Iraq

Background

The Security Council in its resolution 661 (1990), adopted following the invasion of Kuwait by Iraq in August 1990, banned all exports and most imports from and to Iraq, and froze Iraq’s financial assets abroad.  A Committee of the Security Council was established to monitor compliance with the sanctions.  In addition, resolution 670 (1990) established a ban on flights destined to land or take off in Iraq, again with humanitarian exemptions.

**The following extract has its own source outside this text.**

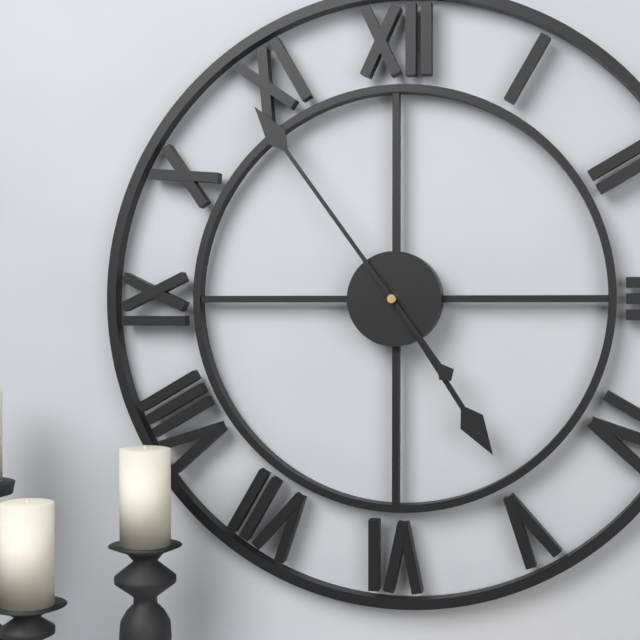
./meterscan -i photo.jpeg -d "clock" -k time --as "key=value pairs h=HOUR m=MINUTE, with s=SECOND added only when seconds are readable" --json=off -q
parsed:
h=4 m=54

Resolution 687 (1991), adopted following the liberation of Kuwait, stated that the measures first imposed against exports to Iraq would not apply to foodstuffs and to materials and supplies for essential civilian needs, and that the Council would review this part of the sanctions regime every 60 days.  Several such reviews have so far taken place, although none have resulted in a modification of the sanctions regime.  Resolution 700 (1991) established that the Committee report at 90-day intervals to the Council on the implementation of the arms embargo and related sanctions against Iraq; to date, more than 40 such reports have been submitted.

Resolution 986 (1995) allowed Iraq to sell a limited amount of petroleum and petroleum products to finance the purchase of humanitarian goods as well as mandated various United Nations activities concerning Iraq (the Oil-for-Food Programme). This Programme is managed by the Office of the Iraq Programme and has been extended several times.

The Office of the Iraq Programme (OIP) was established in October 1997 to implement the oil for food programme for Iraq established by Security Council resolution 986 (1995) and subsequent resolutions.

Resolution 1284 (1999) removed the ceiling on Iraqi oil exports and provided for additional arrangements for facilitating humanitarian supplies to Iraq.  The resolution also established the United Nations Monitoring, Verification and Inspection Commission (UNMOVIC) to monitor the elimination of weapons of mass destruction in Iraq, thereby replacing the United Nations Special Commission (UNSCOM). 

Adopting a draft resolution on Iraq on 14 May 2002, the Security Council decided to approve a list of revised sanctions against Iraq and to extend the country's oil-for-food program for a further 180 days. The Council also adopted resolution 1409 (2002) in which it decided to adopt a revised Goods Review List (document S/2002/515) and revised procedures (document S/2002/532) for its application for implementation beginning on 30 May 2002 as a basis for the humanitarian program in Iraq.

On 8 November 2002 the Security Council, by adopting resolution 1441, set up an enhanced inspection regime for full and verified completion of the disarmament process established by resolution 687 (1991). The resolution gave Iraq a final opportunity to comply with the disarmament obligations. UNMOVIC and IAEA resumed their inspections following the adoption of resolution 1441. However, the inspections came to an end in March 2003 before being completed, just prior to the US-UK mililtary action against Iraq.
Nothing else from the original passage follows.